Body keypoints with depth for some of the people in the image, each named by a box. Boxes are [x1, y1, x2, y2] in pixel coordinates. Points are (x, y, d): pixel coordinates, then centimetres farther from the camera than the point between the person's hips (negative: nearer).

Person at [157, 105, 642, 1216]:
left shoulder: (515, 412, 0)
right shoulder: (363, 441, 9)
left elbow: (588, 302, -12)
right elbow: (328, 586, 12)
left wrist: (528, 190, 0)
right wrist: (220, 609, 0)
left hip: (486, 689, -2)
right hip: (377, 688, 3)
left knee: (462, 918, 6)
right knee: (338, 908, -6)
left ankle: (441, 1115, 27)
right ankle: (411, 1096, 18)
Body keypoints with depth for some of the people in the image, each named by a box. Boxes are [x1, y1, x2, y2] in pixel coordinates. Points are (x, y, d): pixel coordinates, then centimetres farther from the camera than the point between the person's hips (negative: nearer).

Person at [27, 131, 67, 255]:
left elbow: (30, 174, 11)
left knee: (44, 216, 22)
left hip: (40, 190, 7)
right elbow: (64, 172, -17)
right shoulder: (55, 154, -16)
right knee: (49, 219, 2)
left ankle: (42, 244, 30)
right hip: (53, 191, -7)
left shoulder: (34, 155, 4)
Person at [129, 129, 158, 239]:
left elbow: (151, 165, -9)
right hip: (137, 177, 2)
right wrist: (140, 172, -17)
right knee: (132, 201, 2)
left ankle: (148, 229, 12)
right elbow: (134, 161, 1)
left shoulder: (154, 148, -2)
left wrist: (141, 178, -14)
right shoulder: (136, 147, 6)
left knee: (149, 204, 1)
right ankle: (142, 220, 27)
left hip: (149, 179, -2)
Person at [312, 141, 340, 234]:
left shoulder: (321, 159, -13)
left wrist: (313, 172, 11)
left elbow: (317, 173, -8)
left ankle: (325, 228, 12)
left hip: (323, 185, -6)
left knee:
────────────────
— PROBLEM REQUIREMENTS —
In the reply, include exactly the lines from the beginning of the entries above through the line holding "right ankle: (411, 1096, 18)", and nothing besides.

— YOUR RESPONSE —
Body keypoints with depth for some of the people in the image, each named by a box. Boxes are [x1, y1, x2, y2] in pixel coordinates. Points are (x, y, d): pixel coordinates, then centimetres farther from the camera than the point between the person's hips (negative: nearer).

Person at [157, 105, 642, 1216]:
left shoulder: (515, 412, 0)
right shoulder: (363, 441, 9)
left elbow: (588, 302, -12)
right elbow: (328, 586, 12)
left wrist: (528, 190, 0)
right wrist: (220, 609, 0)
left hip: (486, 689, -2)
right hip: (377, 688, 3)
left knee: (462, 918, 6)
right knee: (338, 908, -6)
left ankle: (441, 1115, 27)
right ankle: (411, 1096, 18)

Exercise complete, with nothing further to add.